The first series of the British children's television series The Story of Tracy Beaker began broadcasting on 8 January 2002 on CBBC on BBC One and ended on 4 April 2002. The series follows the lives of the children living in the fictional children's care home of Stowey House, nicknamed by them "The Dumping Ground". It consists of twenty-six, fifteen-minute episodes. It is the first series in The Story of Tracy Beaker franchise.

Cast

Dani Harmer plays the title character, Tracy Beaker, while Montanna Thompson plays her arch-enemy Justine Littlewood. Justine's best friend, Louise Govern, is played by Chelsie Padley and a young boy that looks up to Tracy, Peter Ingham, is played by Joe Starrs. The eldest resident, Adele Azupadi, is played by Rochelle Gadd and the youngest resident, Maxy, is played by Jerome Holder. Sonny Muslim and Jay Haher play brothers Ryan and Zac Patterson.

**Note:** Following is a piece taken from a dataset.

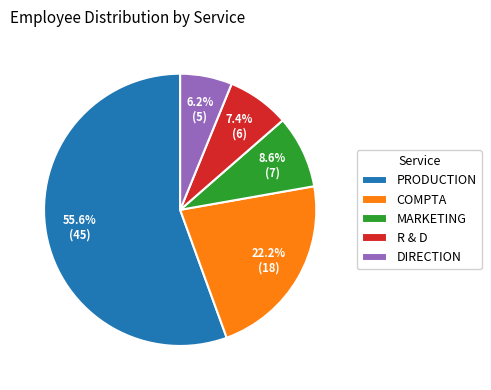

Count the number of slices in the pie.

5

Nisha Nayar plays the residents' social worker, Elaine Boyak - nicknamed 'Elaine the Pain' by the children - and Clive Rowe plays Stowey House's chef, Norman 'Duke' Ellington. Sharlene Whyte and Connor Byrne play careworkers, Jenny Edwards and Mike Milligan, with Jenny being head care worker. Lisa Coleman plays Tracy's potential foster parent, Cam Lawson and Luke Youngblood plays Tracy's friend, Ben Batambuze, whom she befriends in the series premiere.

Main

Recurring

Guest

Episodes

Production
Cas Lester was the executive producer and Jane Dauncey was the producer for this series, and the filming took place in late 2001. Susan Tully and David Skynner directed an equal thirteen episodes each. Elly Brewer wrote nine episodes, Mary Morris wrote five episodes and Laura Summers wrote four episodes. Andy Walker and Arnold Evans wrote two episodes each and Carol Russell, Roger Griffiths, Othniel Smith and Graham Alborough all wrote one episode each. Brewer continued to write for Tracy Beaker franchise for another nine series, until the second series of The Dumping Ground, which is the second spin-off of The Story of Tracy Beaker.

Awards and nominations

Ratings

Schools repeats
In spring 2003, four episodes of Series 1 were repeated as part of BBC Two's weekday morning strand on educational programmes for schools. No episodes of subsequent series were shown in this block.